3.4 The structure of a post-project review report

A post-project review report typically contains five sections:

  • The classification section – would typically include information on project type, size, number of staff, technology level, and whether the project is strategic or support?
  • The analysis section – includes succinct, factual project review statements of the project such as, project mission and objectives, procedures and systems used, and organisational resources used
  • The lessons learned section – serves as a reminder of mistakes easily avoided and actions easily taken to ensure success for future projects
  • The recommendation section – documents major corrective actions that should take place as well as positive successes that should be continued
  • Appendices – supporting information to the previous sections

Recommendations should be formulated carefully, and with an eye to their capacity to be taken up and implemented.

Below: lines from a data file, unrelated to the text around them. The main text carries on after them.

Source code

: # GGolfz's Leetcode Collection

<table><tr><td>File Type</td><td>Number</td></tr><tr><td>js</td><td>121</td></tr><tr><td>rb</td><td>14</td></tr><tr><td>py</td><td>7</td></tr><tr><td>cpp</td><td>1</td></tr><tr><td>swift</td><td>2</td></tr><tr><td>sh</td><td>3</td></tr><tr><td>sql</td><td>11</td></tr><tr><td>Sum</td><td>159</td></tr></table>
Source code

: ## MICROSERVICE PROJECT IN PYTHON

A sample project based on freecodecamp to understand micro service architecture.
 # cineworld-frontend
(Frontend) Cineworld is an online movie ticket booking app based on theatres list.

Recommendations need to be precise, succinct and practical. They also need to be constrained to an optimal number. Recommendations that are too vague, too overwhelming or too costly are likely to be dismissed out of hand. Similarly, the worth of advancing recommendations which serve no other purpose than to make ideological, political or motherhood statements needs to be seriously considered. Recommendations are fundamentally pragmatic; they are about what should (or should not) be done, by whom, when, and how.

At the same time, it is important to bear in mind that not all recommendations are created equal. Recommendations should be grouped into appropriate categories and ranked for importance, with the primary emphasis being on those recommendations that derive from factors that had a high impact, positive or negative, on the project.